(WORK ITEM)
In the records below, find the line that contains "ma può essere un processo disordinato e" and repeat it, along with each line after it, exactly as written.

[Records from a data collection]
····················

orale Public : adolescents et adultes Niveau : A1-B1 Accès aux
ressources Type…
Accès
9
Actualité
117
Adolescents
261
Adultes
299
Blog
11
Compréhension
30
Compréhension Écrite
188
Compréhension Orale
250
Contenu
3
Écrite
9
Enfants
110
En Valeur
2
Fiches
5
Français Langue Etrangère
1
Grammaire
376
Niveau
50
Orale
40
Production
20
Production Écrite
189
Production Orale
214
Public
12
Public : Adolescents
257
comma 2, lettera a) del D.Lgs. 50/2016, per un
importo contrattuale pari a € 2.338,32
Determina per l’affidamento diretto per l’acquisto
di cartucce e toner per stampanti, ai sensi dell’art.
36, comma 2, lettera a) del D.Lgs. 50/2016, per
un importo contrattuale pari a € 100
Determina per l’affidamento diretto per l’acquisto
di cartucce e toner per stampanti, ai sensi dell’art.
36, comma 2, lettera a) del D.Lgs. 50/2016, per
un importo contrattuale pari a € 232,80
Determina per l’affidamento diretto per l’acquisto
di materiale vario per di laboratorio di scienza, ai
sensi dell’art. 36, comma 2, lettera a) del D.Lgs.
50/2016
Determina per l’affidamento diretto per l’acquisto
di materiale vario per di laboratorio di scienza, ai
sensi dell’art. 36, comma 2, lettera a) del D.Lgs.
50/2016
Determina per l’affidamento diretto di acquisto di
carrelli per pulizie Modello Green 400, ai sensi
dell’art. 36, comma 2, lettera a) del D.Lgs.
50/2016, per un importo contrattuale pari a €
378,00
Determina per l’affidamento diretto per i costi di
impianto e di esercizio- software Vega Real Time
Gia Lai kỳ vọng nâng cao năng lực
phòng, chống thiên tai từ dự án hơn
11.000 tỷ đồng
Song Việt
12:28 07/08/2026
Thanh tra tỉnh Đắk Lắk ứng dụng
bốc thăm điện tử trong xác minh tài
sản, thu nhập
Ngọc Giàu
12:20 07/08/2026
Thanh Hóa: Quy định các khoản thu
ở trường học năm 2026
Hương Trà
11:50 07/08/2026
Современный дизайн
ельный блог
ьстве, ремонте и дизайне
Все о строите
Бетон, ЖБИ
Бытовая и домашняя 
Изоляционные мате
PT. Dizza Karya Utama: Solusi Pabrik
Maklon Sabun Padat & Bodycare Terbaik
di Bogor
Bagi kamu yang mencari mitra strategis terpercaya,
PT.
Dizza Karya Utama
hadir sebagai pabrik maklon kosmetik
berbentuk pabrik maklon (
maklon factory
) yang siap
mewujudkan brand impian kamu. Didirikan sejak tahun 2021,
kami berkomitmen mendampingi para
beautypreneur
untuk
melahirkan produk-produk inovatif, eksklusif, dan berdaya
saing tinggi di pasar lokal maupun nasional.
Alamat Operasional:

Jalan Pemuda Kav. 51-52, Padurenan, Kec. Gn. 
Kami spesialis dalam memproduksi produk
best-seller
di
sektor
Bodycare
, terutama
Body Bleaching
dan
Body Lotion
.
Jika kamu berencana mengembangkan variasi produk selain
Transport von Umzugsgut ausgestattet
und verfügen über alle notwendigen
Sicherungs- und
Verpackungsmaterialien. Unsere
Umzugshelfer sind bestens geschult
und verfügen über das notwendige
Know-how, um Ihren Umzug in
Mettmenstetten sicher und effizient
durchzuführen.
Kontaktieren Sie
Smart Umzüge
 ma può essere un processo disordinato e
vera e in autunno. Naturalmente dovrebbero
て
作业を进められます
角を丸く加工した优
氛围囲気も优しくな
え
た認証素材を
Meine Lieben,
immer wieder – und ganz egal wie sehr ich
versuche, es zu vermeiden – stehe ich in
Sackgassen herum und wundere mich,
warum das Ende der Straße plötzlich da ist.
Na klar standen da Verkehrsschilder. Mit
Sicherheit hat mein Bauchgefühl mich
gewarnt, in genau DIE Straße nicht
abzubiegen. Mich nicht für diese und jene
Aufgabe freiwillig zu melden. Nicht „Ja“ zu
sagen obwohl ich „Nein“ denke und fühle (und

····················

(TASK RESPONSE)
 ma può essere un processo disordinato e
vera e in autunno. Naturalmente dovrebbero
て
作业を进められます
角を丸く加工した优
氛围囲気も优しくな
え
た認証素材を
Meine Lieben,
immer wieder – und ganz egal wie sehr ich
versuche, es zu vermeiden – stehe ich in
Sackgassen herum und wundere mich,
warum das Ende der Straße plötzlich da ist.
Na klar standen da Verkehrsschilder. Mit
Sicherheit hat mein Bauchgefühl mich
gewarnt, in genau DIE Straße nicht
abzubiegen. Mich nicht für diese und jene
Aufgabe freiwillig zu melden. Nicht „Ja“ zu
sagen obwohl ich „Nein“ denke und fühle (und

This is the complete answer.